The Pancreatic Cancer Action Network (PanCAN), a leading patient advocacy organization dedicated to fighting the world’s toughest cancer, released a statement today following the U.S. Food and Drug Administration (FDA) approval on NALIRIFOX as a first-line treatment option for metastatic pancreatic cancer.

“We are pleased that the FDA has approved the NALIRIFOX regimen. For a tough disease with few treatment options, this is significant news for people with metastatic pancreatic ductal adenocarcinoma (PDAC) given it has been more than 10 years since there has been a PDAC-specific approval in the first-line setting,” said Julie Fleshman, JD, MBA, president and CEO of PanCAN.

Today’s news marks important progress. Patients faced with metastatic pancreatic cancer need multiple treatment choices. This approval adds a new indication for patients who have not had prior treatment. In a clinical trial, the NALIRIFOX regimen was compared to gemcitabine (Gemzar®) plus nab-paclitaxel (Abraxane®), which is one of the current standard-of-care treatments for patients with metastatic pancreatic cancer. The results showed that patients treated with NALIRIFOX had an overall survival of 11.1 months, which was a statistically significant improvement over the 9.2-month overall survival with gemcitabine and nab-paclitaxel.

“We thank Ipsen for seeking FDA approval for this regimen and are thankful for the patients who participated in the clinical trial. The only way to bring new treatment options to patients is through lab-based research and clinical trials.
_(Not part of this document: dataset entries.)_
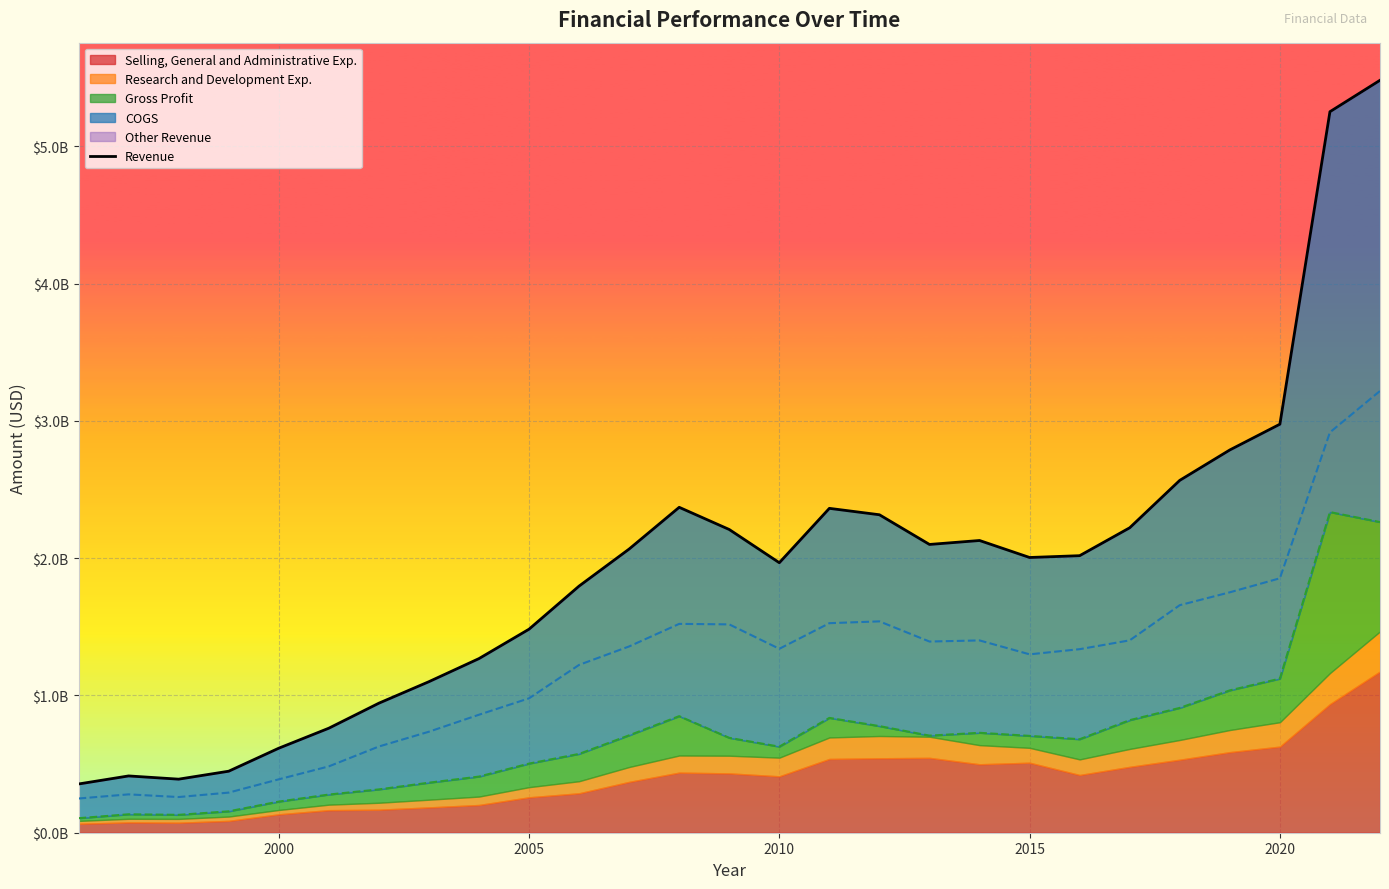

True or false: Revenue and Gross Profit intersect in this chart.

False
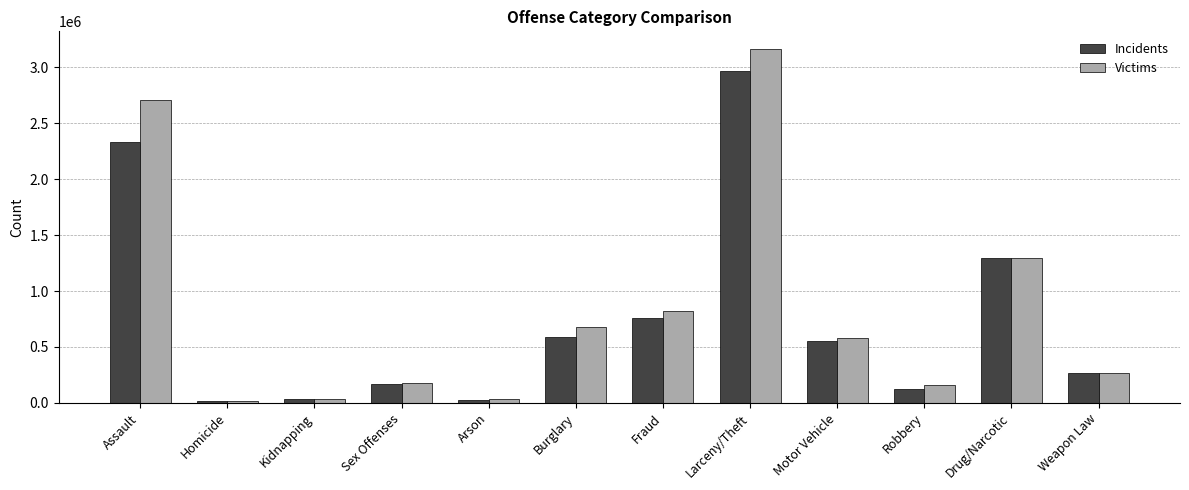

What position from the right is Weapon Law?

1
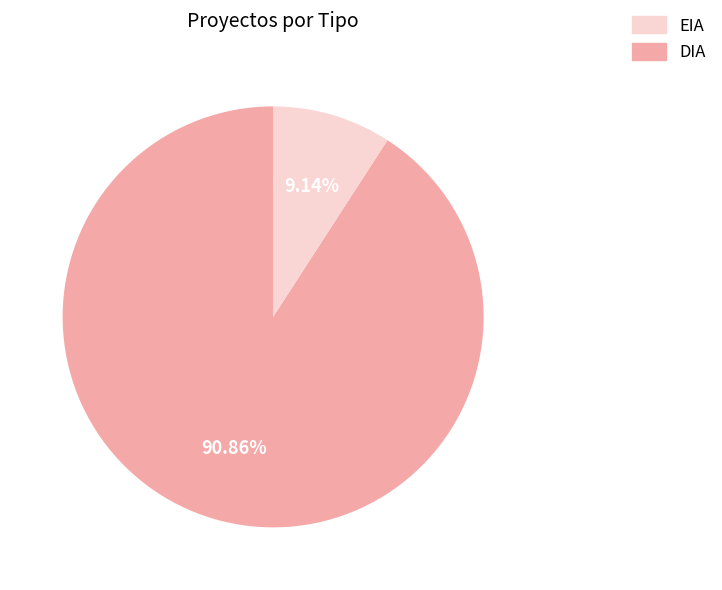

Does any single category account for the majority?

Yes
PanCAN remains committed to providing evidence-based information and resources to patients and caregivers and advancing research to improve patient outcomes,” said Fleshman.

Pancreatic cancer is the third leading cause of cancer-related deaths in the U.S. and is on track to become the second leading cause. The five-year survival rate of just 13% demands immediate action to save lives. Because symptoms are often vague and mimic other illnesses or conditions, most patients are diagnosed when they are already in the late stages of the disease. Finding a pancreatic tumor early when it can be surgically removed is critical for survival. Currently, there is no standard screening test to detect pancreatic cancer early the way there is for other major cancers like mammograms for breast cancer or colonoscopies for colon cancer.